In a suggestion that casts doubt over the long-term prospects of WA's coal mining hub, the team behind a review of the State's energy industry has questioned whether it can survive.
The review team, led by Eastern States-based businessman Paul Breslin, said that although there was no shortage of coal reserves in WA, it was becoming uneconomic to mine them.
WA's coal mining industry is dominated by two companies - Indian-owned Griffin Coal and Chinese-controlled Premier, which are based in Collie.
The mines supply coal to power stations that last year provided about half the electricity used on the South West grid.
They are also among the biggest employers in the South West, employing hundreds of workers directly and underpinning much of the economic activity in Collie.

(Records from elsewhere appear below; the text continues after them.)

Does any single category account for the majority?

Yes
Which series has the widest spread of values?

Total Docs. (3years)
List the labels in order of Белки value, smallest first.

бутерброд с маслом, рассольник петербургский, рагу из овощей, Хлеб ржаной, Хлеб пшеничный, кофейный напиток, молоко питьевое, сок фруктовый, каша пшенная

According to the review team, there were "commercial concerns" for the mines, which are dealing with worsening coal quality and being forced to sell it at a loss.
As part of a discussion paper outlining the key issues in the local energy system, the review team said importing coal from Indonesia might end up being more affordable.
"If prices need to increase significantly, it may be that other coal resources become competitive or, more likely, for power stations in the region of the Collie mine(s), there is a possibility of coal imports from countries such as Indonesia," the paper said.
Collie MP Mick Murray lashed out at the suggestion, saying it would undermine the town's confidence. He said it was implausible that importing coal from as far away as Indonesia could be cheaper than producing it locally.
A Griffin coal spokesman said the cost of bringing coal from Indonesia was likely to be between $100 and $120 a tonne - more than double the local price.